Road Runners Club stepping into Columbia

PLAYING AROUND

Howard At Play

August 29, 2004|By LOWELL E. SUNDERLAND

AS COMMERCIAL real estate deals go, here's a local footnote, just a small victory for Howard County.

As of Wednesday, Howard County becomes home for one of the nation's best-known runners' groups.

The Road Runners Club of America has called Northern Virginia - Alexandria - home for 48 years, since it was founded there by volunteer runners. But the grass-roots organization, which claims 650 clubs and 130,000 members nationally, is moving this week into new headquarters - Suite 150 at 8965 Guilford Road in Columbia's Kings Contrivance village.

Even with all those members, this isn't a big deal to the local economy. The organization expects to have three full-time workers. But RRCA still is a nice sports name to have in your back yard, good for continuing exposure of Columbia and Howard County.

Why the move to Howard County, we inquired, and might it have anything to do with club Executive Director Becky Lambros' residence?

After all, Lambros, who lives in Eldersburg, is cutting her commute by more than 50 percent.

"Yes, you might say that's part of it," said a laughing Lambros, who does a lot of work out of her home and notes she'll still be coping with Route 32 commuter heck enough to get a headache or two.

"But we've been on a month-to-month lease in Alexandria, there isn't much parking and work on the [Wilson] bridge [carrying the Capital Beltway over the Potomac River] is such a hassle. It's just hard for people to get to us.

"We didn't really look anywhere else than Columbia. It's got parking, it's easy to find by car and when our directors come in from all over the country, it's about 20 minutes from the airport."

We're sold.

And, we might add, Columbia offers 90 miles of paved pathways, an invaluable asset for hundreds of local runners. That path system wasn't lost on Lambros, either; she's a runner, too.

What the Road Runners Club does, like so many Washington-area special-interest groups, is provide a national perspective and support for runners.

RRCA provides member clubs with training materials, sanctioning for state, regional and national championships, coach certification and training, insurance, help with nonprofit status, publications and encouragement for, especially, female runners.

Lambros proudly pointed out that Deena Drossin Kastor, the Californian who surprised many by taking the bronze medal in last week's women's marathon at the Olympics in Athens, was an early RRCA Roads Scholar.

In 1996, the national club began giving one-time grants of $4,000 to post-college runners intent on pursuing greater competitive things - such as national-level events - in running.

"It's not a lot of money," Lambros said, "but it's enough to help a runner with a job afford some extra training or take time for regular massages."

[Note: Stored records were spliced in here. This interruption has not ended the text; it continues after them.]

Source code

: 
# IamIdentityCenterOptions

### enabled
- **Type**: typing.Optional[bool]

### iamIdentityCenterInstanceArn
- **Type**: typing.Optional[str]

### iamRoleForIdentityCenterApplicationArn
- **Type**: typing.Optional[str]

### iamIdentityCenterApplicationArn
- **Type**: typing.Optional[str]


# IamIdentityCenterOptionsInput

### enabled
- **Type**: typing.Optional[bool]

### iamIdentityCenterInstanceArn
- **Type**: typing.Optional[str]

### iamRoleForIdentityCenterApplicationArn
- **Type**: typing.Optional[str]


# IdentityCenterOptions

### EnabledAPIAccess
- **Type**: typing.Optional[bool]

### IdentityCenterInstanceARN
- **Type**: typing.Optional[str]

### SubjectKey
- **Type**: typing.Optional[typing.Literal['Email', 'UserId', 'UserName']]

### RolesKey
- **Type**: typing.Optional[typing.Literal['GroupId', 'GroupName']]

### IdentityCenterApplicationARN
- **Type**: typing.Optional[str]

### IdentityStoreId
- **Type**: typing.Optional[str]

Footnote: Kastor, 31, finished one of the hottest, literally, marathons at that world-class level of competition, with temperatures topping 100 degrees and extreme humidity that sent several runners to hospitals and caused several others - among them the race favorite - to withdraw.

You'd think Olympic organizers would have tried for a cooler, early-morning start instead of 6 p.m., when Athens' heat can be overwhelming. Just ask any runner who competed in Howard County's earliest Metric Marathons, which were run in June. You really jeopardize your athletes, even those of world-class fitness, in that kind of heat.

Footnote, too: Kastor said after becoming the first U.S. woman medalist in the Olympic marathon since 1984:

"I did heat training in long- sleeved clothing in 75-80 degree Fahrenheit heat at altitude to prepare, but there was a sense of panic when I first got off the athlete bus and the temperature read 101 degrees. But I knew I had prepared the best I could."

Footnote, three: The Howard County Striders, whose past president, Mick Slonacker, was also a recent director of the Road Runners Club of America, has scheduled a visit at 7 p.m. Sept. 8 from a U.S. Olympian. Carrie Tollefson of Minnesota was a semifinalist and the only U.S. competitor in the women's 1,500 meters at the Athens Games. The Striders meet at Slayton House in Columbia's Wilde Lake Village Green.